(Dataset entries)
##########
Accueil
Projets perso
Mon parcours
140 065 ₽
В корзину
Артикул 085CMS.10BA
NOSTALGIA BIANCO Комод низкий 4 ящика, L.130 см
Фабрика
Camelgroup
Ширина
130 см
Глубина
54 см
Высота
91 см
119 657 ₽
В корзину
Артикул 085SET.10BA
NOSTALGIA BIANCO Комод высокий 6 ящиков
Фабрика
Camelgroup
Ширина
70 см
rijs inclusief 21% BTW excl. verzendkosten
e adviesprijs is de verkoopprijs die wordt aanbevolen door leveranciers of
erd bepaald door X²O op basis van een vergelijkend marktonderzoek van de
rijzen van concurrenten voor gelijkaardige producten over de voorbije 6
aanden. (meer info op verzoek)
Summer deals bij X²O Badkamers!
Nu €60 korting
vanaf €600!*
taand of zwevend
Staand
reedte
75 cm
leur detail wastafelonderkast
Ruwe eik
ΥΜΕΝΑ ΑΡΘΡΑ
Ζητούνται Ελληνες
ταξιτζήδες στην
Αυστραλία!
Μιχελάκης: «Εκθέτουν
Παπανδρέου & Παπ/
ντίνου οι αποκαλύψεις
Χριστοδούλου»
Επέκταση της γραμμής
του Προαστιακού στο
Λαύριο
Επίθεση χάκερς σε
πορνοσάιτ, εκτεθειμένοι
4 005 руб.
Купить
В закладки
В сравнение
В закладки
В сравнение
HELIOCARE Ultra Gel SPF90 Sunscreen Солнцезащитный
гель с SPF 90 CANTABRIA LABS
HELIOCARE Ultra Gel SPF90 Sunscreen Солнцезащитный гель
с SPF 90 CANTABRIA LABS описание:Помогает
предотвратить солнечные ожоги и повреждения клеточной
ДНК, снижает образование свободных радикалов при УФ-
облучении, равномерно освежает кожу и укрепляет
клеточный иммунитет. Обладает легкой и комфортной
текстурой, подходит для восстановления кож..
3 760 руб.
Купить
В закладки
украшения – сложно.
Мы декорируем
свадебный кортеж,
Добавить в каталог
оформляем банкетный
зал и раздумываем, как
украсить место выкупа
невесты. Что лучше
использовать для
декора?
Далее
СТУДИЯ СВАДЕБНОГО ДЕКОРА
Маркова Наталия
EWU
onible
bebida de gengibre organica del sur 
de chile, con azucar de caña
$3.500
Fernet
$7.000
##########
### Exercise goal:
Copy out the entries exactly. Begin at the first line and end with the line that has "Артикул 085SET.10BA".

### Solution to the problem:
Accueil
Projets perso
Mon parcours
140 065 ₽
В корзину
Артикул 085CMS.10BA
NOSTALGIA BIANCO Комод низкий 4 ящика, L.130 см
Фабрика
Camelgroup
Ширина
130 см
Глубина
54 см
Высота
91 см
119 657 ₽
В корзину
Артикул 085SET.10BA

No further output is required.